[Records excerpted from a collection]
──────────

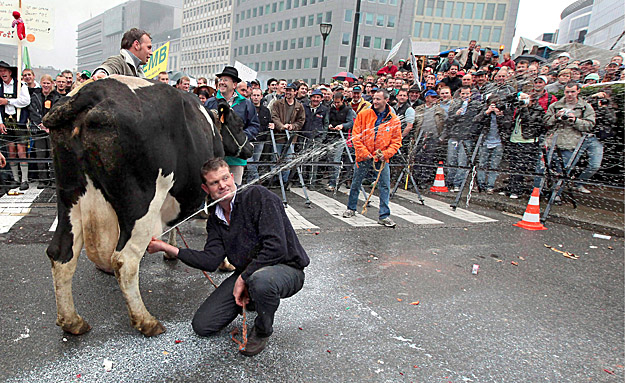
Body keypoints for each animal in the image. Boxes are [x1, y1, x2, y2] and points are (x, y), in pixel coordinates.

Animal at [43, 76, 254, 338]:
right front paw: (225, 263)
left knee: (61, 252)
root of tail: (89, 93)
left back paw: (72, 322)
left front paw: (171, 252)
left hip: (69, 197)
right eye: (239, 123)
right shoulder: (207, 192)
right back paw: (147, 321)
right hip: (141, 204)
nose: (251, 148)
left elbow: (176, 223)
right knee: (124, 261)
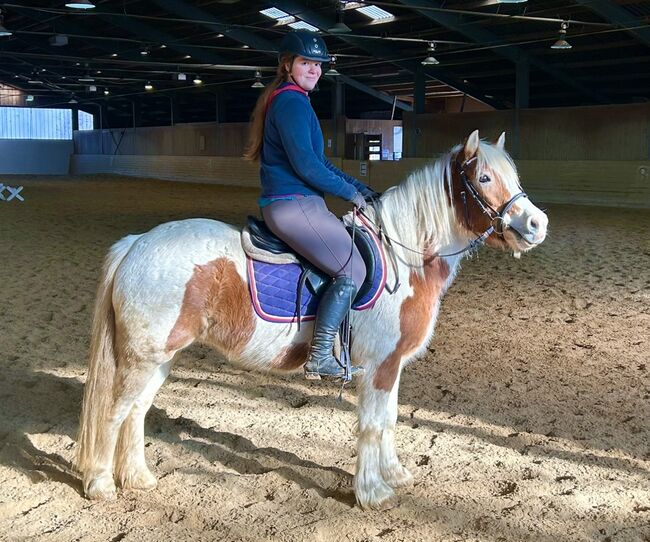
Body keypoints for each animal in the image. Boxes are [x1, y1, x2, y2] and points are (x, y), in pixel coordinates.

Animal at [76, 131, 548, 510]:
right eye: (484, 179)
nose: (537, 223)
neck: (404, 256)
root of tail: (137, 243)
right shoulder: (378, 367)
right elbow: (372, 425)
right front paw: (372, 494)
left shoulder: (390, 366)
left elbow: (390, 420)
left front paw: (394, 475)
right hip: (141, 359)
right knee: (114, 413)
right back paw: (101, 485)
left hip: (160, 358)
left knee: (136, 412)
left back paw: (138, 478)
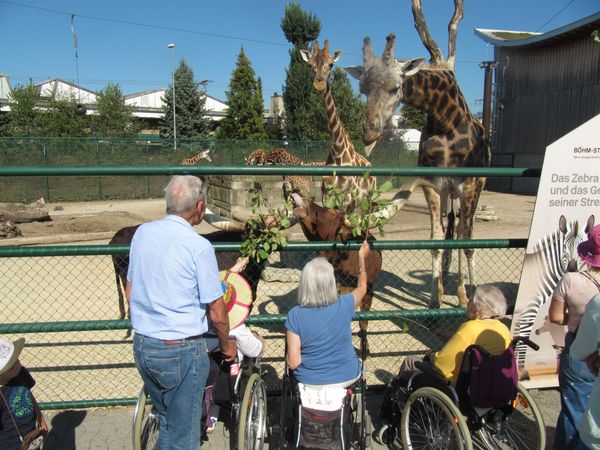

──────────

TASK PROMPT -> Write out the entries again, exactly as given, skipping any images.

WRITTEN RESPONSE ->
Body keypoints for each animal in the image. Boxes are [x1, y1, x2, y2] and points are (x, y), in pixel coordinates.

Animal at [43, 76, 254, 338]:
right front paw: (225, 263)
left knee: (61, 252)
root of tail: (89, 93)
left back paw: (72, 322)
left front paw: (171, 252)
left hip: (69, 197)
right eye: (239, 123)
right shoulder: (207, 192)
right back paw: (147, 321)
right hip: (141, 204)
nose: (251, 148)
left elbow: (176, 223)
right knee: (124, 261)
Body keypoints for each animal in the image. Boxes are [x1, y1, x2, y2] and points are (x, y), in pixel coordinates.

Animal at [76, 131, 548, 510]:
right eye: (484, 179)
nose: (537, 223)
neck: (404, 256)
root of tail: (137, 243)
right shoulder: (378, 367)
right elbow: (372, 425)
right front paw: (372, 494)
left shoulder: (390, 366)
left elbow: (390, 420)
left front paw: (394, 475)
right hip: (141, 359)
right knee: (114, 413)
right back paw: (101, 485)
left hip: (160, 358)
left knee: (136, 412)
left back paw: (138, 478)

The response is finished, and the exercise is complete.